Loading Now

Summary of Tilt Your Head: Activating the Hidden Spatial-invariance Of Classifiers, by Johann Schmidt et al.


Tilt your Head: Activating the Hidden Spatial-Invariance of Classifiers

by Johann Schmidt, Sebastian Stober

First submitted to arxiv on: 6 May 2024

Categories

  • Main: Machine Learning (cs.LG)
  • Secondary: Computer Vision and Pattern Recognition (cs.CV)

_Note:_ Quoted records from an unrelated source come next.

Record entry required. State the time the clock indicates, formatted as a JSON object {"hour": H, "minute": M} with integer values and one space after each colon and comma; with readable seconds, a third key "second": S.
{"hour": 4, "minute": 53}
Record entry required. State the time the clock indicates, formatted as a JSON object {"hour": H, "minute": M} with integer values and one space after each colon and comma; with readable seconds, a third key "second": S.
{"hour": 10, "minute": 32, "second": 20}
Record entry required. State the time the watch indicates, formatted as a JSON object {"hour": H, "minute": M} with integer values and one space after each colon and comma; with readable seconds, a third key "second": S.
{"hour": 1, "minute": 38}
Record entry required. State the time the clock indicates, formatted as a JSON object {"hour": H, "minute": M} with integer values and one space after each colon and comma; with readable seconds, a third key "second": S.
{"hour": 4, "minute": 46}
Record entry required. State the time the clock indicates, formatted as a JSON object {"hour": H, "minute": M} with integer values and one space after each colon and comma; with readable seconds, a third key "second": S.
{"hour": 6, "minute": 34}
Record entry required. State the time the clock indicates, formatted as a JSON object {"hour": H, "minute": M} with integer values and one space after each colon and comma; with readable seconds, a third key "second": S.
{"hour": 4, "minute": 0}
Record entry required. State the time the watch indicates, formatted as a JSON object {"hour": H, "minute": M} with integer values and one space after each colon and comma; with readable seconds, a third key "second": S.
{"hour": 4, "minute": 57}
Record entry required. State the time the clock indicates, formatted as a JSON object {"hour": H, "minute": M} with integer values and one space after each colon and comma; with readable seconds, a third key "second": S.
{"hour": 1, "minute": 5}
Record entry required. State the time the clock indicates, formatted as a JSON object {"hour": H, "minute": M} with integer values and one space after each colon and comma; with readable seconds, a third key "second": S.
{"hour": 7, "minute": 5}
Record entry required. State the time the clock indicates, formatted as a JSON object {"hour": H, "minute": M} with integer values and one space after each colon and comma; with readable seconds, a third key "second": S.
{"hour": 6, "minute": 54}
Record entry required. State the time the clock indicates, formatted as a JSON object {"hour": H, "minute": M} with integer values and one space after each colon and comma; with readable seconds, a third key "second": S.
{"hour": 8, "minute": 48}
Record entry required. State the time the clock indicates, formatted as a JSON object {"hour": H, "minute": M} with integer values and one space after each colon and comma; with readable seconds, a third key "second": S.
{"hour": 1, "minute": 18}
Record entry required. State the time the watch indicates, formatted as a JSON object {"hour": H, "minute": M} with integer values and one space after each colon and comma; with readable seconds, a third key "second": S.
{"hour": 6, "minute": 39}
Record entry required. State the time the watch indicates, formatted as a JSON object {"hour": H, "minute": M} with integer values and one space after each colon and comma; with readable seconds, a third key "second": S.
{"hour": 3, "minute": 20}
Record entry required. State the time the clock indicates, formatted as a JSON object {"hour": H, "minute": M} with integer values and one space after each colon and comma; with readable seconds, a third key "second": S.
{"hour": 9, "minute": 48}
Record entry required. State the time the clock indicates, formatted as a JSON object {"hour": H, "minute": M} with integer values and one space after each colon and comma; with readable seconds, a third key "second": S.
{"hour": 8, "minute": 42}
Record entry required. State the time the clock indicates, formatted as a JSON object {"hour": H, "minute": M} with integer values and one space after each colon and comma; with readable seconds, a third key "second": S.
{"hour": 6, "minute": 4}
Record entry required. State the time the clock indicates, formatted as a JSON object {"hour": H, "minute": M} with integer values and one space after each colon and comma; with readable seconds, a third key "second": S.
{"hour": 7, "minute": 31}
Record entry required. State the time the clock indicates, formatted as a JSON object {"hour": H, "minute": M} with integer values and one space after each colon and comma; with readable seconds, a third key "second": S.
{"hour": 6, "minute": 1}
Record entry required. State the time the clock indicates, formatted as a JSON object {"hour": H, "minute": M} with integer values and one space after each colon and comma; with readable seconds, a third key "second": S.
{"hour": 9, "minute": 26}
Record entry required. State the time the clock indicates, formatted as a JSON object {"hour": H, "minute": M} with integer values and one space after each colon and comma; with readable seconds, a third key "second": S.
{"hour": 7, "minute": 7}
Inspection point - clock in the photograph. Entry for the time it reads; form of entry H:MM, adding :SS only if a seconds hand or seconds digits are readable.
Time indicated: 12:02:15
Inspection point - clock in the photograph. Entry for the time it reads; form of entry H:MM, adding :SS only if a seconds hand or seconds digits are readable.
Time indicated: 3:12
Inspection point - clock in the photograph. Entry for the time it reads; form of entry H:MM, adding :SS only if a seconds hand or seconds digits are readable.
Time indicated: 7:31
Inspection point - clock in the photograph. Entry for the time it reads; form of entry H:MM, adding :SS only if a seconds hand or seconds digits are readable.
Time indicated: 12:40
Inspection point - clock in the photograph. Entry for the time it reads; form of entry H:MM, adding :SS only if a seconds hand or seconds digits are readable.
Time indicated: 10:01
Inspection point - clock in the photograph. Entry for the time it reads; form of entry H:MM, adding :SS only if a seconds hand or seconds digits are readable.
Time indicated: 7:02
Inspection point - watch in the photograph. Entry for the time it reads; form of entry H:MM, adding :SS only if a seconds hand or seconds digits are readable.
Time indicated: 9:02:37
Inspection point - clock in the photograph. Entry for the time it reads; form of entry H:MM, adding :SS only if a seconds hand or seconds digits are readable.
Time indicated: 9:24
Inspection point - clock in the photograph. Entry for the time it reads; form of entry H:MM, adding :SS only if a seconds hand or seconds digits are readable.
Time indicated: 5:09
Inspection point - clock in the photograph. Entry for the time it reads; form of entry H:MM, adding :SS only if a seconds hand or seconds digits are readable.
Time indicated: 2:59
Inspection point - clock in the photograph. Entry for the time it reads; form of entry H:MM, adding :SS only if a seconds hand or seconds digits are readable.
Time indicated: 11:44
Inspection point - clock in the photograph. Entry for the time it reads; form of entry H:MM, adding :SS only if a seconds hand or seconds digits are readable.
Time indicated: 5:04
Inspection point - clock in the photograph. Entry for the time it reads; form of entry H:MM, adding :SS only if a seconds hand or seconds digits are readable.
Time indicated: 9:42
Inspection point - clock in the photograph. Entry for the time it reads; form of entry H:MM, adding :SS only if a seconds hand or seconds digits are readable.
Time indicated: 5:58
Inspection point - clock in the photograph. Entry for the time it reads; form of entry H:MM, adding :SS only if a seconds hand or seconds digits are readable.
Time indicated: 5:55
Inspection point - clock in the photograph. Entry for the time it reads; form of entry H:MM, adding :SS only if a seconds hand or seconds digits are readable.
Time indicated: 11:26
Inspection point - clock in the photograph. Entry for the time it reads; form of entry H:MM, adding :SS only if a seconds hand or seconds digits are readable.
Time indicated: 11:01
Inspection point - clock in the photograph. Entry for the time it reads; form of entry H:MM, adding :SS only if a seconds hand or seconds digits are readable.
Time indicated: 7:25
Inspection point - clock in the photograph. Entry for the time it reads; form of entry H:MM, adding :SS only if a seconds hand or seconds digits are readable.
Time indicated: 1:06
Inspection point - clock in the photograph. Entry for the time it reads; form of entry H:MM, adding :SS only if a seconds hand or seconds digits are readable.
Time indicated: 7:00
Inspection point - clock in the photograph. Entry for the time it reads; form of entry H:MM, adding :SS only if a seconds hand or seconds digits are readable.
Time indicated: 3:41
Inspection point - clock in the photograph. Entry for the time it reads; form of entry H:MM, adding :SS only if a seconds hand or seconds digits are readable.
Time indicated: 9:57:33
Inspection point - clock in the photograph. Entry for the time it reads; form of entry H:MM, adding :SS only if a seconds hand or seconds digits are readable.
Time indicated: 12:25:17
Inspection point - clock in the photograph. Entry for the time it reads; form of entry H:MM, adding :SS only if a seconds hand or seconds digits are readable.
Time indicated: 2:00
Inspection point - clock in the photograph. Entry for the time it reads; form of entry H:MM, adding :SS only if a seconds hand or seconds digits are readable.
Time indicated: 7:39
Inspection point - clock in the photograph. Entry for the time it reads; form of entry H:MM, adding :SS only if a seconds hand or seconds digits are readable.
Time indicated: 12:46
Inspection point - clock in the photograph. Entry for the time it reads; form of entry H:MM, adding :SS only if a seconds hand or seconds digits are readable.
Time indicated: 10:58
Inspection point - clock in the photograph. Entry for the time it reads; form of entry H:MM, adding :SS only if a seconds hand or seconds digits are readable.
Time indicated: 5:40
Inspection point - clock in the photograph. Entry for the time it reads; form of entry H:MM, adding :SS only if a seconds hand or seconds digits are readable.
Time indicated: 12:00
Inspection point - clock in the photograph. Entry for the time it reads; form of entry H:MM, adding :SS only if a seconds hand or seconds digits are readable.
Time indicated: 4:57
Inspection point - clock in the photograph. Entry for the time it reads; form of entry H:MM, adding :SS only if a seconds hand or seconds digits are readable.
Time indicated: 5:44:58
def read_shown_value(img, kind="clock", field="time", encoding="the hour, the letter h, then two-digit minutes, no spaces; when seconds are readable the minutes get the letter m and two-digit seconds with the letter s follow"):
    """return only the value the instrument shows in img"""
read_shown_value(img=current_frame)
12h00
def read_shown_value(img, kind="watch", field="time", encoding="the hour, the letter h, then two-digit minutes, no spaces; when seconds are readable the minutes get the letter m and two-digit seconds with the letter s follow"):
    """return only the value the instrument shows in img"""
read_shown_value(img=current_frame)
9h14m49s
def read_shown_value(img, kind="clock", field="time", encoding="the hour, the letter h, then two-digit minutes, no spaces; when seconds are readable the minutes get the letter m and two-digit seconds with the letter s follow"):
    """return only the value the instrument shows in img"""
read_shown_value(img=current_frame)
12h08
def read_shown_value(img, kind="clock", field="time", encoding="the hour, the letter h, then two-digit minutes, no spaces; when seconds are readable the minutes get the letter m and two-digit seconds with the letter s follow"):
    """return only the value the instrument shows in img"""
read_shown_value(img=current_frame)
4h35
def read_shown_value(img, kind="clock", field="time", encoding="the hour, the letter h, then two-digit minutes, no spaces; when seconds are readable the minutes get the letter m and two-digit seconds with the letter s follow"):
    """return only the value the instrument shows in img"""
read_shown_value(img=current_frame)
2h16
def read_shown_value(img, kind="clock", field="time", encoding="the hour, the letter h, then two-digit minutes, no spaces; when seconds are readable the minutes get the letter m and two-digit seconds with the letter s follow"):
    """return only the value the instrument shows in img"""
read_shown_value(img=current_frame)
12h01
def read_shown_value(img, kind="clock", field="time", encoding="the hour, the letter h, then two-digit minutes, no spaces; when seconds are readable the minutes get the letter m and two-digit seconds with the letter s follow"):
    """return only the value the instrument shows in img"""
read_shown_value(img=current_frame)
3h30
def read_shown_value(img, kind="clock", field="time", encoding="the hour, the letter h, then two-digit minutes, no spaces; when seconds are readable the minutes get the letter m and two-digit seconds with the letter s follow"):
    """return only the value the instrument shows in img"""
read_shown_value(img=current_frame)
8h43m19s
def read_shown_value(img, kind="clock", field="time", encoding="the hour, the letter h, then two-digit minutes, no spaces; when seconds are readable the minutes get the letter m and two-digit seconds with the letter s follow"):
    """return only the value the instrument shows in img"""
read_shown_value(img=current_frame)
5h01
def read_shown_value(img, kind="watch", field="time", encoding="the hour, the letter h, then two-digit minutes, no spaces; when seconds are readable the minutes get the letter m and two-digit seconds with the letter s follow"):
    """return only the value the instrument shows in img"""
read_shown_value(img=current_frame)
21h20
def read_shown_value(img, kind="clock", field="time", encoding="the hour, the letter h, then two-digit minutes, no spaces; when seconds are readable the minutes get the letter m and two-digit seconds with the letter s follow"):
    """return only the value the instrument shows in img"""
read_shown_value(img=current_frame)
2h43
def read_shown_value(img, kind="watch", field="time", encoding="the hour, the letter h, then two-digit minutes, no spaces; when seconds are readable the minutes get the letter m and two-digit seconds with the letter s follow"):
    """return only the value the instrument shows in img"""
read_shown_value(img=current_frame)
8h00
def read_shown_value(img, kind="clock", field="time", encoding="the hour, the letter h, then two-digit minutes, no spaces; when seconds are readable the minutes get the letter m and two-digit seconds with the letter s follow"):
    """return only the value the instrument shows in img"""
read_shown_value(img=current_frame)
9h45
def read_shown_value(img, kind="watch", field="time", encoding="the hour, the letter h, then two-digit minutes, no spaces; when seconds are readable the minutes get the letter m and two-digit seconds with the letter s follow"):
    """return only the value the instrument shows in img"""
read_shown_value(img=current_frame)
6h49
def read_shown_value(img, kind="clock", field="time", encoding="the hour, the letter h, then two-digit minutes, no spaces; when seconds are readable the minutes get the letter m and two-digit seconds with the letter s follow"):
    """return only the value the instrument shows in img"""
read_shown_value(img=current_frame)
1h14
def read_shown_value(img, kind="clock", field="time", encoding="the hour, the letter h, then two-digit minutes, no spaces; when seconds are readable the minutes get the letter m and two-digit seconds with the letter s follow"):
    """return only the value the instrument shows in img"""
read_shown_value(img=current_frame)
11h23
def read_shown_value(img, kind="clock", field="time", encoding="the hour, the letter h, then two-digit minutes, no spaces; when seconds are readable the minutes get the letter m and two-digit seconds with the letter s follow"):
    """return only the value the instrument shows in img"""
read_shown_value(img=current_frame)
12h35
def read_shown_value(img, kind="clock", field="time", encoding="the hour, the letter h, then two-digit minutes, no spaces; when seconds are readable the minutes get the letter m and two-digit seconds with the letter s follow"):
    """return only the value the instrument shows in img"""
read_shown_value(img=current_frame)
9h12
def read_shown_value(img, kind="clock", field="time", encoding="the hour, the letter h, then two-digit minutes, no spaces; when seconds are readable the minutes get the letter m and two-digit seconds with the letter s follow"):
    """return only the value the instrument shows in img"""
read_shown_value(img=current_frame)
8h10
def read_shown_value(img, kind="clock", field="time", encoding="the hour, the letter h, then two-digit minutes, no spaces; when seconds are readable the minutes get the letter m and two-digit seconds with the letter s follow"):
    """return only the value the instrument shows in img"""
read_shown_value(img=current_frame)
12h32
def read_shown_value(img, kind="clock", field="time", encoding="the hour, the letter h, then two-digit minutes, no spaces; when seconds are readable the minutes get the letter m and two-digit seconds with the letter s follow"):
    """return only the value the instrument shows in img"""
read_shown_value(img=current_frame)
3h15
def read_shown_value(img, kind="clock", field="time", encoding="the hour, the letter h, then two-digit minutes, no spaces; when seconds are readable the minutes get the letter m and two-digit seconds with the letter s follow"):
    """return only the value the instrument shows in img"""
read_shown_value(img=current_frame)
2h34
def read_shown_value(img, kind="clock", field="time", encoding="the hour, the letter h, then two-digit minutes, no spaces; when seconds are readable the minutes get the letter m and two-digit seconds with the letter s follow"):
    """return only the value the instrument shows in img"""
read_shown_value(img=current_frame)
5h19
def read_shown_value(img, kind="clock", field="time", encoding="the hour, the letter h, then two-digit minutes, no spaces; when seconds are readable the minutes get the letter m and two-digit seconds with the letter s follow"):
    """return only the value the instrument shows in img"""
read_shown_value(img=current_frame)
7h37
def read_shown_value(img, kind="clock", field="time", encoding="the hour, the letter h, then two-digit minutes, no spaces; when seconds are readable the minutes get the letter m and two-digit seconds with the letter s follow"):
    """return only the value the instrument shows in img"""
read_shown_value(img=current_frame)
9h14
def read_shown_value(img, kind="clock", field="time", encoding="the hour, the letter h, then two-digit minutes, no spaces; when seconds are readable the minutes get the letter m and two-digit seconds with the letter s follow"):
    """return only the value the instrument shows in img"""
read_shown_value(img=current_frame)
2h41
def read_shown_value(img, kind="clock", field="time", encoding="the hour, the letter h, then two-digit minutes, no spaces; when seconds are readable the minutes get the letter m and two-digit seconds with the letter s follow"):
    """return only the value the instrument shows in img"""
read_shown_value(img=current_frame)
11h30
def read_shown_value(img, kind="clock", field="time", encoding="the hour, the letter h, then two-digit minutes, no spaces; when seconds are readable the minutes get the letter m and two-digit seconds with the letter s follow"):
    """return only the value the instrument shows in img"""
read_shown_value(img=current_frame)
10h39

     Abstract of paper      PDF of paper


GrooveSquid.com Paper Summaries

GrooveSquid.com’s goal is to make artificial intelligence research accessible by summarizing AI papers in simpler terms. Each summary below covers the same AI paper, written at different levels of difficulty. The medium difficulty and low difficulty versions are original summaries written by GrooveSquid.com, while the high difficulty version is the paper’s original abstract. Feel free to learn from the version that suits you best!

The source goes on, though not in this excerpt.